The work situation, especially a highly stressful and competitive environment, plays a big part. So does the corporate culture.

``The bully reads the cues in the workplace,'' says Namie. ``He or she sees what it takes to get ahead.''

The majority of tormentors - 81 per cent, according to Namie - are supervisors harassing employees. But co-workers, even underlings, can be devastating bullies.

``From the moment I walked in the door, she hated me,'' a former dean at a small university says about her assistant. ``My predecessor hired her and babied her. I was the stepmother.''

The assistant resented explaining anything and refused any new tasks, explains the dean. At meetings, she'd sigh loudly and roll her eyes.

Reprimanded once for not following instructions, the assistant pointed a finger at the dean and complained about her tone.

``I thought it was my fault,'' says the dean. ``I was tied up in knots - why can't I get her to work?''

The dean's boss wouldn't let her transfer the assistant.

Then the sabotage began. The dean says the assistant gave her wrong information and complained to higher-ups when she followed it. ``She deliberately put me in an indefensible position and turned me in.''

The dean was eventually fired for not being able to manage her staff. She still feels stunned by what happened. ``I never realized she'd go behind my back.''

The target is often non-confrontational and focused on work, not office politics, says Namie.

Frequently the victim develops headaches, sleeplessness, anxiety.

``Every morning I'd dress for work, get in the car, then run back to the house and throw up,'' says the former dean.

Many lose self-confidence and become depressed, Pye says. ``Their professional identity is under assault.''

Some develop post-traumatic stress disorder, including flashbacks and avoidance of anything related to the workplace.

There are collateral costs: Friends and family often tire of hearing the victim complain.

``Friends may say: `Get a thick skin,' '' explains Joel Neuman, director of the Centre For Applied Management at the State University of New York, New Paltz.

``If you're physically attacked, you get sympathy,'' says Neuman, a researcher on workplace aggression.

``But if you're doing an internal bleed, no one sees the injury. There's a real dark side to this.''

In the early stages, the target tends to shoulder the blame.

``An important turning point,'' says Keashly, ``is when the person realizes it doesn't matter what he or she did.
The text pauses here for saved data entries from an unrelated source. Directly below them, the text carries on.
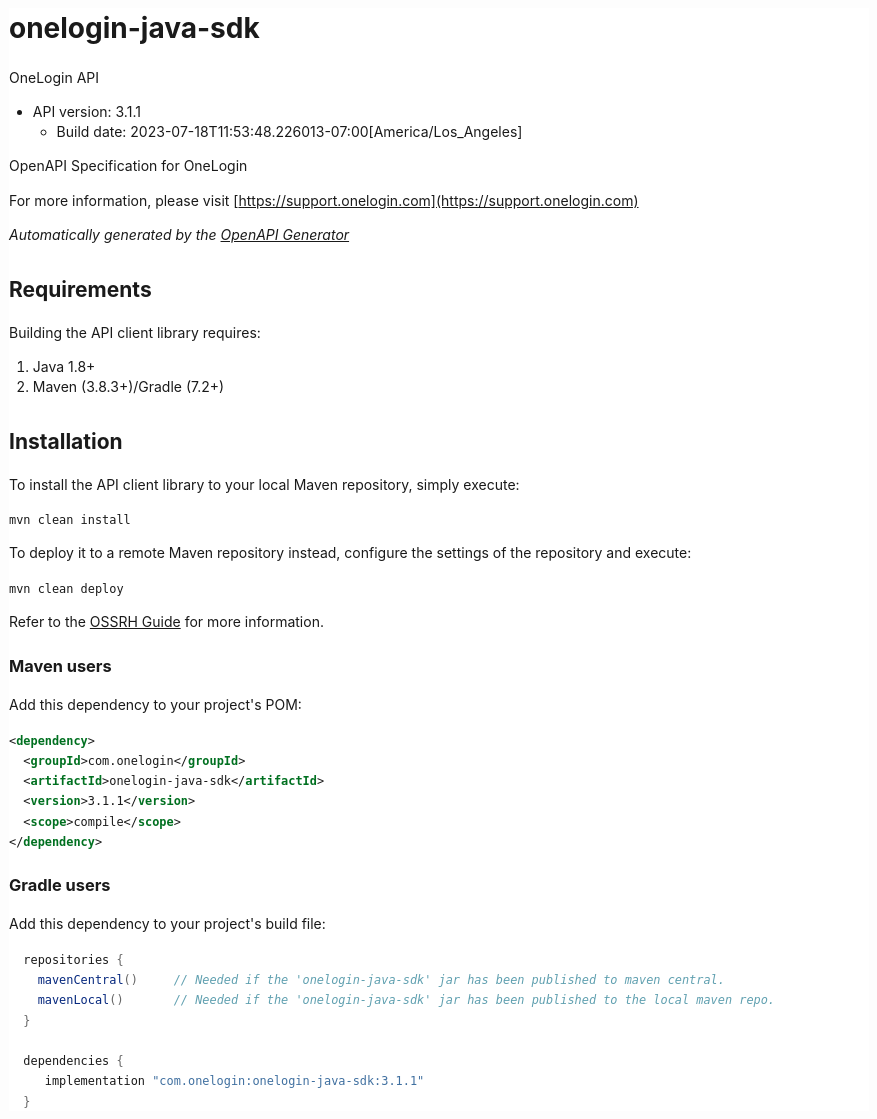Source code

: # onelogin-java-sdk

OneLogin API
- API version: 3.1.1
  - Build date: 2023-07-18T11:53:48.226013-07:00[America/Los_Angeles]

OpenAPI Specification for OneLogin

  For more information, please visit [https://support.onelogin.com](https://support.onelogin.com)

*Automatically generated by the [OpenAPI Generator](https://openapi-generator.tech)*


## Requirements

Building the API client library requires:
1. Java 1.8+
2. Maven (3.8.3+)/Gradle (7.2+)

## Installation

To install the API client library to your local Maven repository, simply execute:

```shell
mvn clean install
```

To deploy it to a remote Maven repository instead, configure the settings of the repository and execute:

```shell
mvn clean deploy
```

Refer to the [OSSRH Guide](http://central.sonatype.org/pages/ossrh-guide.html) for more information.

### Maven users

Add this dependency to your project's POM:

```xml
<dependency>
  <groupId>com.onelogin</groupId>
  <artifactId>onelogin-java-sdk</artifactId>
  <version>3.1.1</version>
  <scope>compile</scope>
</dependency>
```

### Gradle users

Add this dependency to your project's build file:

```groovy
  repositories {
    mavenCentral()     // Needed if the 'onelogin-java-sdk' jar has been published to maven central.
    mavenLocal()       // Needed if the 'onelogin-java-sdk' jar has been published to the local maven repo.
  }

  dependencies {
     implementation "com.onelogin:onelogin-java-sdk:3.1.1"
  }
```
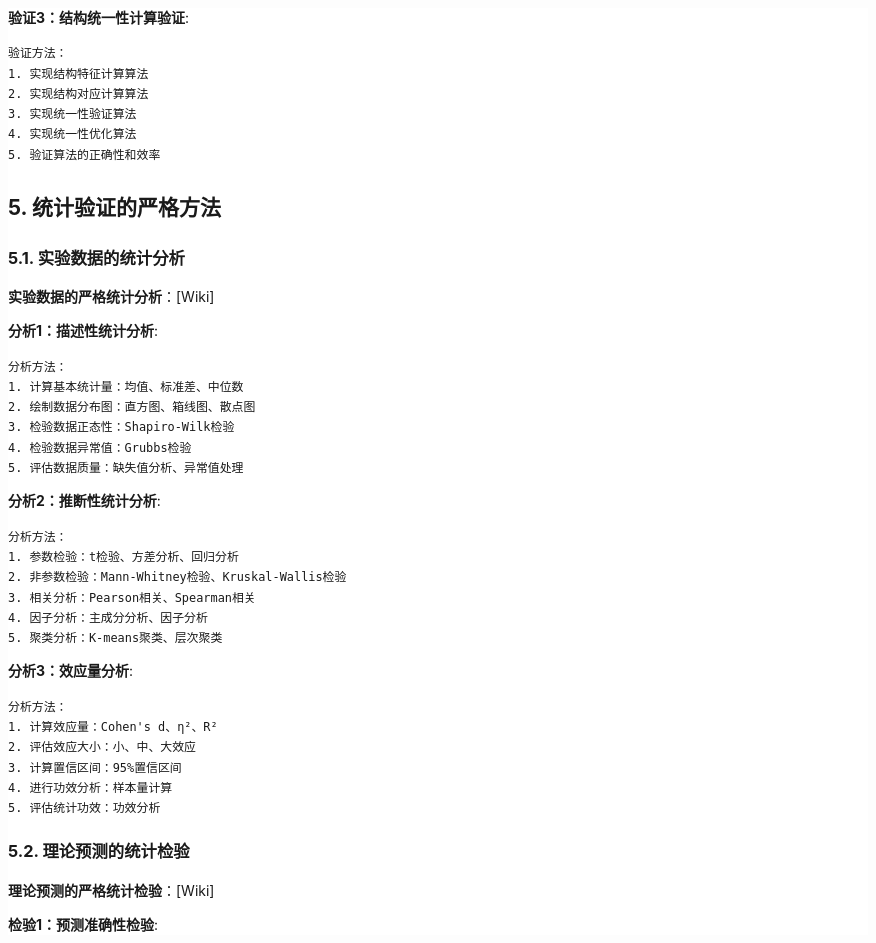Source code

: **验证3：结构统一性计算验证**:

```text
验证方法：
1. 实现结构特征计算算法
2. 实现结构对应计算算法
3. 实现统一性验证算法
4. 实现统一性优化算法
5. 验证算法的正确性和效率
```

## 5. 统计验证的严格方法

### 5.1. 实验数据的统计分析

**实验数据的严格统计分析**：[Wiki]

**分析1：描述性统计分析**:

```text
分析方法：
1. 计算基本统计量：均值、标准差、中位数
2. 绘制数据分布图：直方图、箱线图、散点图
3. 检验数据正态性：Shapiro-Wilk检验
4. 检验数据异常值：Grubbs检验
5. 评估数据质量：缺失值分析、异常值处理
```

**分析2：推断性统计分析**:

```text
分析方法：
1. 参数检验：t检验、方差分析、回归分析
2. 非参数检验：Mann-Whitney检验、Kruskal-Wallis检验
3. 相关分析：Pearson相关、Spearman相关
4. 因子分析：主成分分析、因子分析
5. 聚类分析：K-means聚类、层次聚类
```

**分析3：效应量分析**:

```text
分析方法：
1. 计算效应量：Cohen's d、η²、R²
2. 评估效应大小：小、中、大效应
3. 计算置信区间：95%置信区间
4. 进行功效分析：样本量计算
5. 评估统计功效：功效分析
```

### 5.2. 理论预测的统计检验

**理论预测的严格统计检验**：[Wiki]

**检验1：预测准确性检验**:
The problem is the bully.''

How a target fights back depends on workplace policies. Confronting the aggressor may solve the problem - or make it worse. The target might turn to a union representative, a human resources official or higher management.

``Sometimes victims react very angrily and may seem unappealing,'' warns Pye.

``People react by blaming the victim, thinking: `You deserved it.' I've seen union representatives completely miss the boat.''

In Ontario, no specific legislation protects against workplace bullying. Some cases might fit under the Ontario Human Rights Code (if discrimination under its 13 prohibited grounds is involved) or possibly under health and safety legislation.

``You clearly have the right not to be beat up,'' says Barling. ``Whether you have the right not to be psychologically beat up is less clear.''

But Jeffrey Goodman, a partner in the labour and employment department of Heenan Blaikie, points to a recent case, Shah versus Xerox Canada.

The trial judge found that Xerox employee Viren Shah had received unjustified criticisms, warnings and probation letters from a new manager. Shah quit.

The judge found that Xerox had made Shah's position intolerable and awarded him damages equivalent to 12 months' notice. The decision was upheld on appeal.

``This case makes much clearer an employee's rights to be treated fairly,'' explains Goodman.

However, prevention in the workplace is the real key to employee rights. Companies need to expand policies to outlaw bullying, Namie says. They need to take complaints seriously, investigate (perhaps using an outside investigator) and take action - even fire the bully. ``This is not the time to circle the wagons,'' Namie insists.